◆ **Passage**:
● ● ● ● ●
With all this, Khan’s forces became an unstoppable engine of war.

The Leader

As great a warrior as Genghis Khan was when in the saddle of a warhorse, he knew that an equal amount of skill must be applied when governing on the ground—it was from this attitude that Khan’s revolutionary ideas of religious freedom flowed.

Khan knew that slavery and utter subjugation were not the path toward a stable empire, and so he allowed relative autonomy in those kingdoms he defeated. As we’ve learned, Khan’s deal was all-or-nothing—even the barest hint of resistance was met with total destruction. Alliance, though, was met with striking equality.

Khan’s kingdom was a meritocracy—people were promoted and given positions of power based on skill, experience, and talent rather than heritage or class. This was a huge break from tradition, at the time, and gave Khan an advantage—his armies were made up of those who were best at shedding blood, not of those who were merely of the best blood.

Because of this, Khan frequently made officers of his most powerful enemies. In one famous story, Khan’s horse was shot out from under him during a battle. After his forces triumphed, he lined up his enemies and demanded that the soldier who loosed the arrow reveal himself. When the soldier boldly stood and proclaimed himself the shooter, Khan made him an officer and gave him the nickname “Jebe,” which means “arrow.”
● ● ● ● ●
◆ **Data for analysis**:
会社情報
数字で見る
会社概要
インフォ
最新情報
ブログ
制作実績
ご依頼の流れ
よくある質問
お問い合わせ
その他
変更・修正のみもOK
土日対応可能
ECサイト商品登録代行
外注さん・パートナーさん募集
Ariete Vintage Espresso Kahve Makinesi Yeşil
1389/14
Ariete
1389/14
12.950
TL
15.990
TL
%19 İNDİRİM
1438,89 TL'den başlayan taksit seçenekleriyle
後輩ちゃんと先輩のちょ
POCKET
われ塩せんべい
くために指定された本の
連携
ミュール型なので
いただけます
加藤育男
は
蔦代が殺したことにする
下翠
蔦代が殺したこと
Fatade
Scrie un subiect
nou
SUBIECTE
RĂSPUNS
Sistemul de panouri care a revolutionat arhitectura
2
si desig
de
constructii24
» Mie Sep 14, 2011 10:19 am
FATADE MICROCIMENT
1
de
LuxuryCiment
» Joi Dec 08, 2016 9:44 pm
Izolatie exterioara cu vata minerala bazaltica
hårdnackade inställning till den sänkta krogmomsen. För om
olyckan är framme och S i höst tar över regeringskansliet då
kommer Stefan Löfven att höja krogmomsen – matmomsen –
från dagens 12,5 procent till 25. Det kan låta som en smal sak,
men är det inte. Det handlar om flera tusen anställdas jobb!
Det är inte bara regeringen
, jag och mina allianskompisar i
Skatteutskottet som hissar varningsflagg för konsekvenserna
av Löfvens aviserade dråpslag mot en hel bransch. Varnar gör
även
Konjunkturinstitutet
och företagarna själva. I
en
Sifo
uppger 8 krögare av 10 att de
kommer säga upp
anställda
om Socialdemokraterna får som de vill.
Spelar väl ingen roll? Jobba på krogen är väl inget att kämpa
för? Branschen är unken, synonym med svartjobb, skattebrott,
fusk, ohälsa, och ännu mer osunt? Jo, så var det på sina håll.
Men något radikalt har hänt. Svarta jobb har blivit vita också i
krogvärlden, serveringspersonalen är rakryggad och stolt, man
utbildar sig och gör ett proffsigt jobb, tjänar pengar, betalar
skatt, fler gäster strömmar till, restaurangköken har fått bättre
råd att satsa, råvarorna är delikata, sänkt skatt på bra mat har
● ● ● ● ●
◆ **Exercise instructions**:
[1] In the Genghis Khan passage, what qualities determined who was promoted and given positions of power?
[2] Carry the Genghis Khan passage forward, starting right after its last sentence.

◆ **Results for each task**:
[1] skill, experience, talent

[2]
Jebe went on to be one Khan’s greatest and most feared field commanders.

Khan’s attitude toward equal opportunity extended, most notably, to religious worship, and he enthusiastically embraced the diversity of his many conquered lands.

As his empire grew, Khan began to pass laws that established religious freedom for all citizens and granted tax exemptions for places of worship.

The Mongols were extremely open-minded in their views toward religion, openly embracing the existence of Christians, Muslims, Buddhists, and pagans. This was partly to ensure the happiness—and resulting passivity—of conquered peoples, but also because of Khan’s intense interest in spirituality. He had a great love of philosophy, and in much the same way he assembled his government and armies, he assembled philosophical and spiritual knowledge, picking what he felt was the best and incorporating it into his worldview.

It was this habit that would, strangely, find its way to America during the revolutionary period, perhaps paving the way toward the nation’s embrace of religious freedom.

Champion of Religious Freedom

George and Martha Washington, Benjamin Franklin, and major parts of the populations of revolutionary Charleston, New York, and Philadelphia, were obsessed with the story of Genghis Khan.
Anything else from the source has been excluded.